PRESENTATION AND SYMPTOMS

The presentation of NETs ranges from no symptoms to profound symptoms. With the increased frequency and availability of imaging scans (CT and MRI) and endoscopic procedures, NETs are increasingly being diagnosed incidentally in patients without symptoms or with symptoms unrelated to the diagnosis. In patients who develop symptoms, these are often vague gastrointestinal or respiratory symptoms such as cough, wheezing, abdominal pain, diarrhea, or flushing. Patients are often misdiagnosed with other more common conditions such as irritable bowel syndrome, reflux, inflammatory bowel disease, menopause, rosacea, or asthma. Delay in diagnosis can exceed five years from the onset of symptoms in numerous cases.
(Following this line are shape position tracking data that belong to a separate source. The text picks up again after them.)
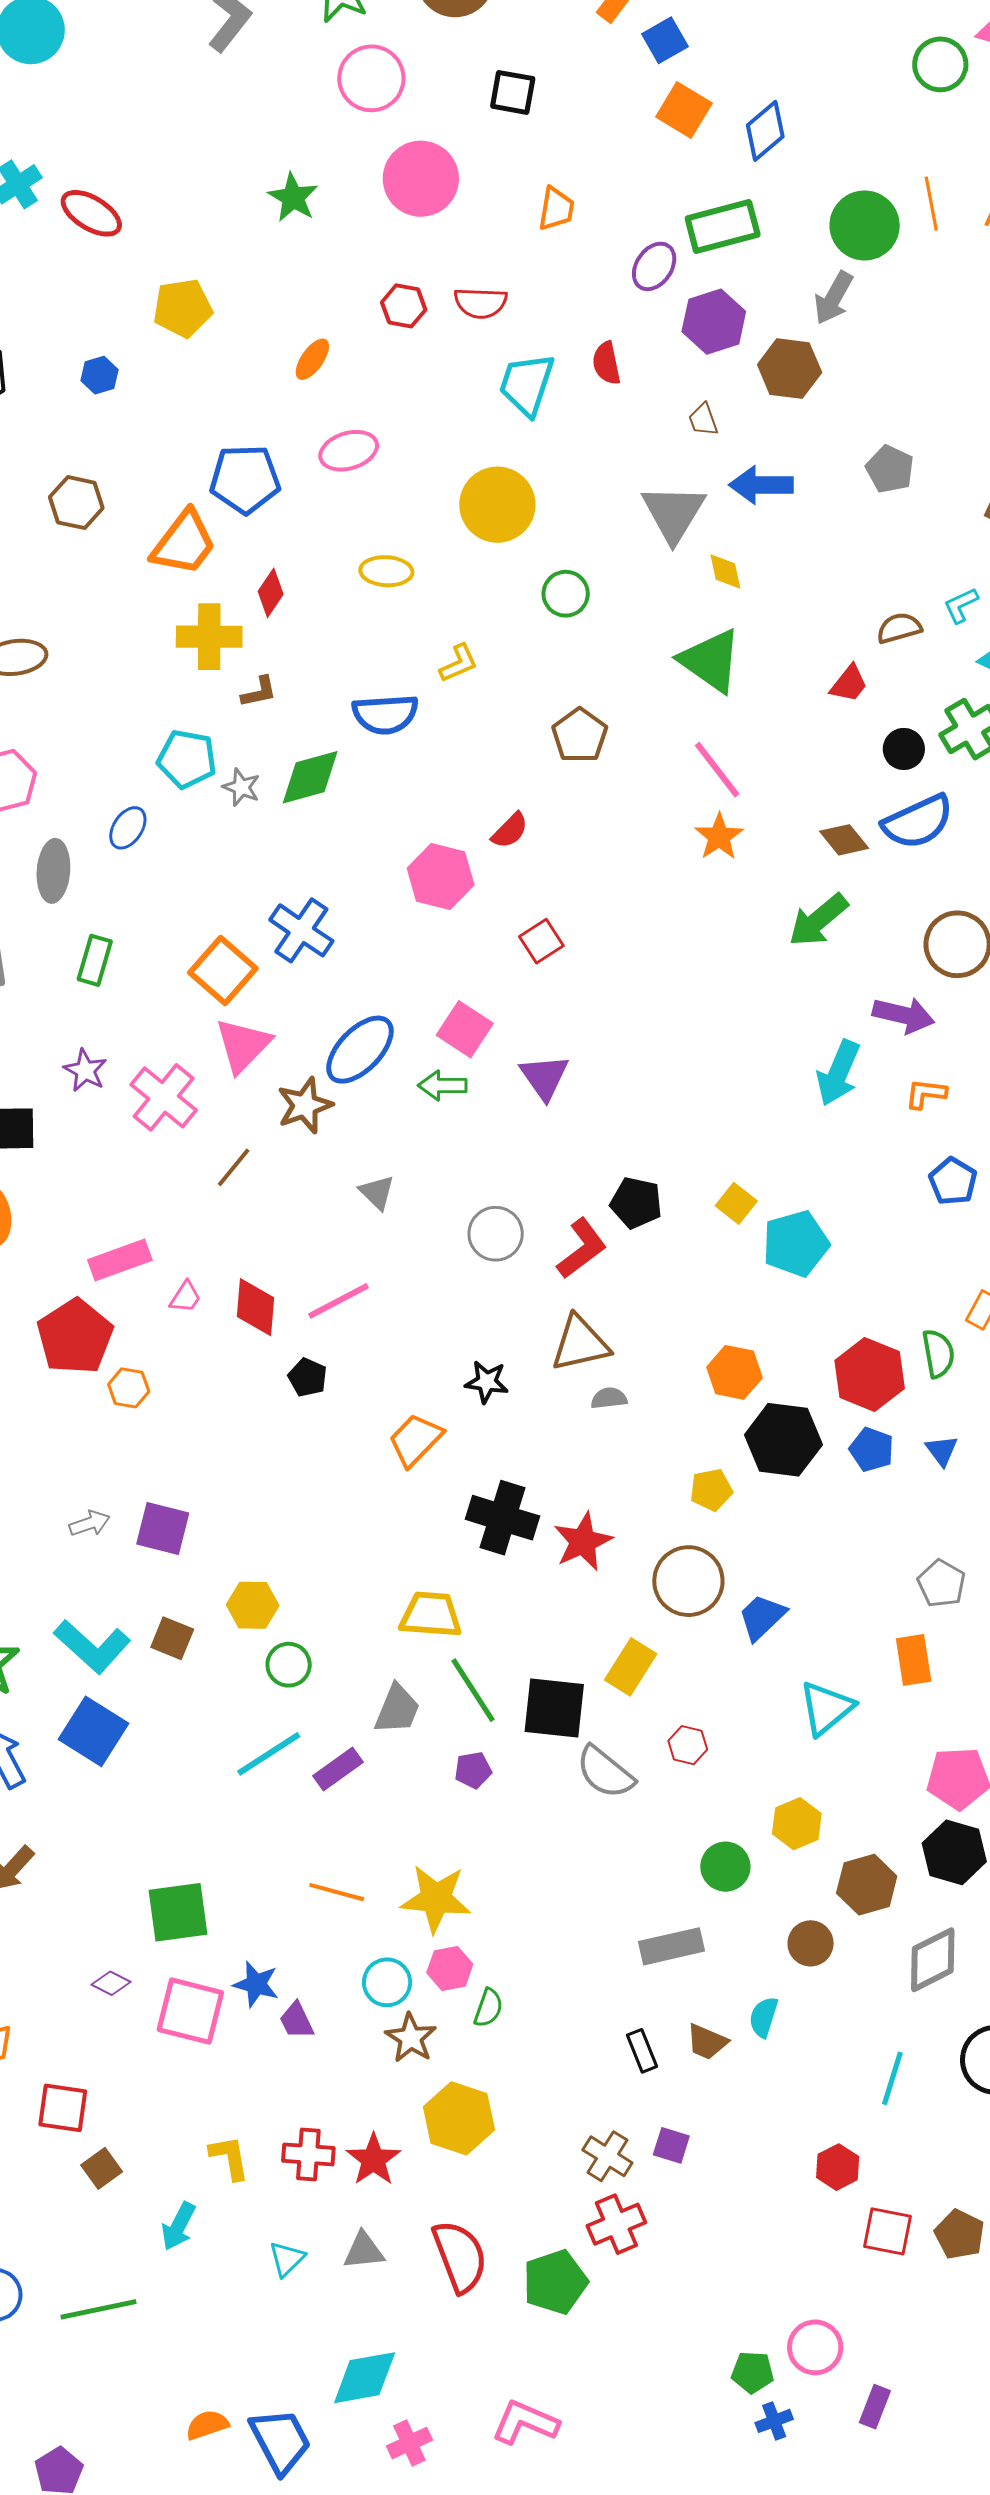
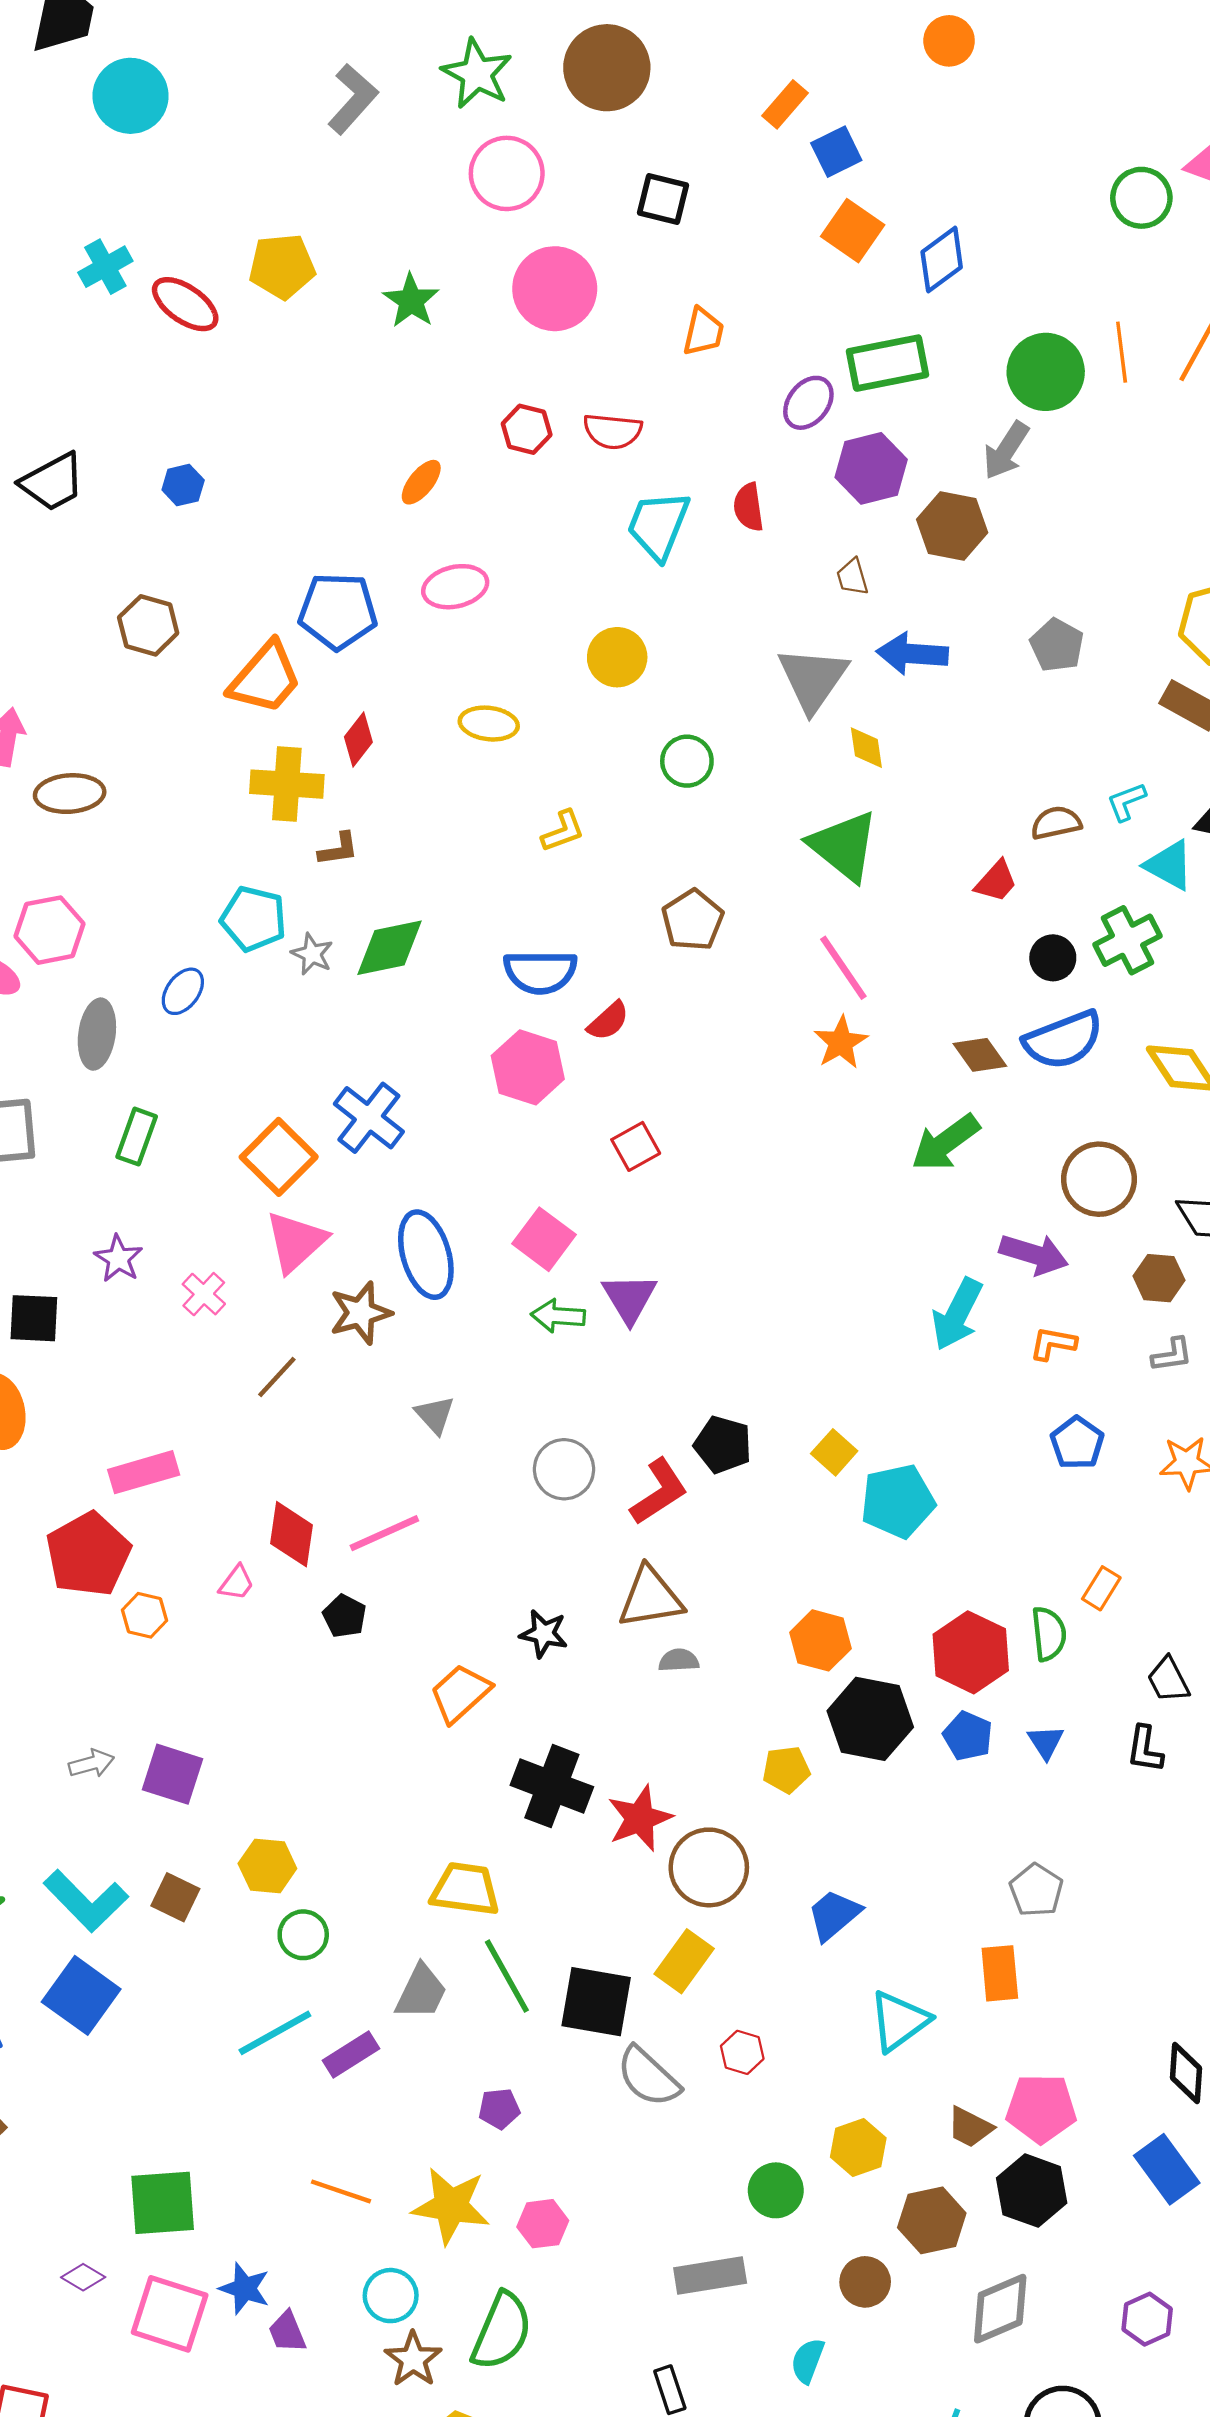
yellow pentagon: (183, 308) -> (282, 266), moved
yellow circle: (497, 505) -> (617, 657), size x0.7
blue semicircle: (385, 714) -> (540, 972), moved
blue ellipse: (360, 1050) -> (426, 1255), turned -64
green arrow: (442, 1085) -> (558, 1316), moved
pink cross: (164, 1097) -> (204, 1294), size x0.6
pink trapezoid: (185, 1297) -> (237, 1583), moved
brown circle: (688, 1581) -> (709, 1867), moved
purple pentagon: (473, 1770) -> (499, 2109), moved
pink hexagon: (450, 1968) -> (543, 2224), moved
green semicircle: (488, 2008) -> (502, 2331), size x1.8
brown trapezoid: (707, 2042) -> (970, 2127), moved

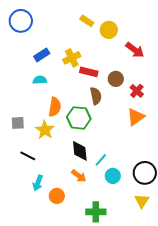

Rarely do patients present with the classic symptoms described in textbooks. Patients may present with only partial symptoms. THE MAJORITY OF NETS ARE NON-FUNCTIONAL, meaning they do not secrete systemic peptide or amines, so patients may suffer mostly from mechanical complications of the tumor, including obstruction and bleeding. These occur in both the digestive and respiratory tracts. In the small bowel, intermittent sub-acute small bowel obstructions may occur resulting from a desmoplastic reaction around the tumor that causes abdominal pain and kinking of the bowel. In the lungs, airway obstruction may result in recurrent bronchitis or pneumonia. Paragangliomas may cause mass effect in the neck or torso. Therefore, persistent symptoms without a clear cause warrant further investigation. Because NETs are difficult to diagnose, a thorough workup is required before completely ruling out the disease.

Peptide and amine hormone induced symptoms are well-described and include:

CARCINOID SYNDROME

(usually small intestinal or pulmonary NETs)

  • flushing
  • night sweats
  • diarrhea
  • wheezing
  • pellagra

Note: Carcinoid heart disease occurs in 50-70% of patients diagnosed with carcinoid syndrome.

ZOLLINGER ELLISON SYNDROME/GASTRINOMA

(usually duodenal or pancreatic)

  • diarrhea
  • severe small bowel ulceration
  • heartburn
  • abdominal pain

GLUCAGONOMA

(usually pancreatic)

  • diabetes
  • cachexia (severe weight loss)
  • necrolytic migratory erythema
  • (severe migrating skin rashes)
  • deep venous thrombosis

INSULINOMA

(almost always pancreatic)

  • symptoms of hypoglycemia (neuroglycopenia, sympathetic overdrive)

VIPOMA

(usually pancreatic)

  • watery secretory diarrhea
  • electrolyte disturbances

PHEOCHROMOCYTOMA

(adrenal)

  • hypertension
  • headaches
  • sweating
  • palpitations
Image from upper endoscopy, demonstrating a large gastric NET with overlying ulceration.

Image from upper endoscopy, demonstrating a large gastric NET with overlying ulceration.

 
Specimen of surgical resection of small bowel, demonstrating multiple small NETs.

Specimen of surgical resection of small bowel, demonstrating multiple small NETs.

 
Cross section of a small bowel NET, demonstrating invasion through the deep muscle layer.

Cross section of a small bowel NET, demonstrating invasion through the deep muscle layer.


My patients have been told by other physicians that they had irritable bowel syndrome, inflammatory bowel disease, and even psychiatric disorders, when they in fact had a neuroendocrine tumor. While I understand that these conditions are much more common than NETs, an astute clinician who thinks of a NET may be instrumental in providing an earlier diagnosis.